-- Start of Excerpted passage --

So, Segura completed a Ph.D. in policy studies in urban education. His doctoral dissertation, which he defended over the summer, focused on how students use social capital to persist in science majors. His research interests now are on identity development and persistence of underrepresented students in the STEM field.
“That’s the goal for the next couple of years,” Segura said, “getting my research going.”
Meanwhile, he’s focused on his new role as an assistant professor of education and youth studies at Beloit College, a private liberal arts college in Wisconsin.
The achievement speaks volumes for Segura, especially because he’s a first-generation Latino graduate. His father’s education stopped after third grade.

-- End of Excerpted passage --

What this exercise asks →
[a] Copy the Segura profile between "So, Segura completed" and "college in Wisconsin.", inclusive.
[b] Carry on the Segura profile from its last sentence.
The data that comes next has no connection to the Segura profile.

-- Start of Rows --

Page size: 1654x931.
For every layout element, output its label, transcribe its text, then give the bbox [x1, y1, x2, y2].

-- End of Rows --
-- Start of Rows --

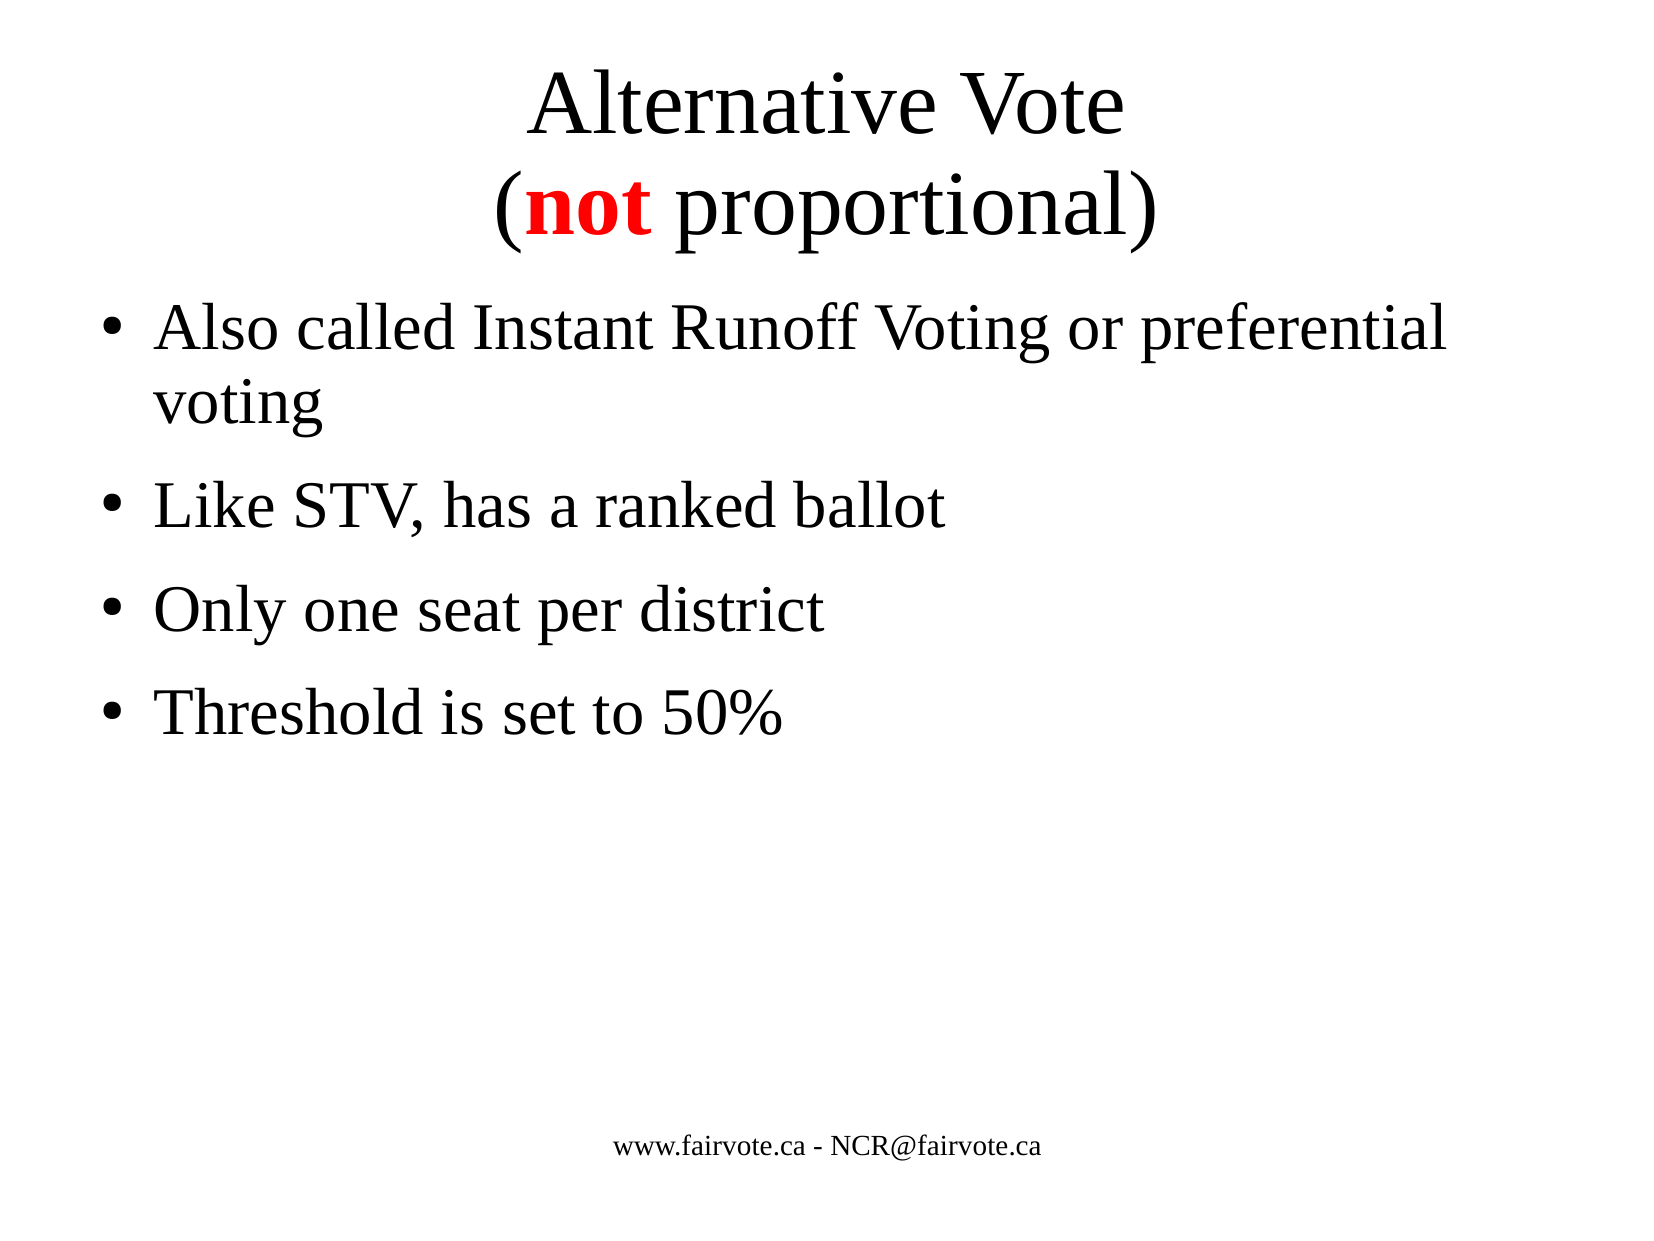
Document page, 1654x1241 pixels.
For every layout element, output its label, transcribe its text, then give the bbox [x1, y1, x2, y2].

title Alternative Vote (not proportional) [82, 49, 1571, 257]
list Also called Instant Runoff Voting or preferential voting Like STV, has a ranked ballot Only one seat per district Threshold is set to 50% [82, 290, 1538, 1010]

-- End of Rows --
-- Start of Rows --

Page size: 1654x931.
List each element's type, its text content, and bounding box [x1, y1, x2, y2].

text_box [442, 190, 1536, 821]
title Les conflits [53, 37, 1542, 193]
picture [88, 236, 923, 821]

-- End of Rows --

Results of the tasks →
[a]
So, Segura completed a Ph.D. in policy studies in urban education. His doctoral dissertation, which he defended over the summer, focused on how students use social capital to persist in science majors. His research interests now are on identity development and persistence of underrepresented students in the STEM field.
“That’s the goal for the next couple of years,” Segura said, “getting my research going.”
Meanwhile, he’s focused on his new role as an assistant professor of education and youth studies at Beloit College, a private liberal arts college in Wisconsin.

[b]
“I can’t believe it’s real,” Segura said. “I’m in my office sometimes and I think about my parents, how we grew up poor. My dad retired working at a hotel kitchen. My mom is a mental health tech. I know my parents are just over-the-world proud, and I just think about how fortunate I’ve been to make it to this point.”
It’s been no easy feat.
Segura has juggled jobs, research and school for his dream. But his new gig is already paying off.
“I’ve been [at Beloit] for weeks and I have students come up to me and say, ‘Hey, I’ve never had a Latinx professor,’ and it’s just a big deal for me,” Segura said. “It makes me realize how much there is left to do.”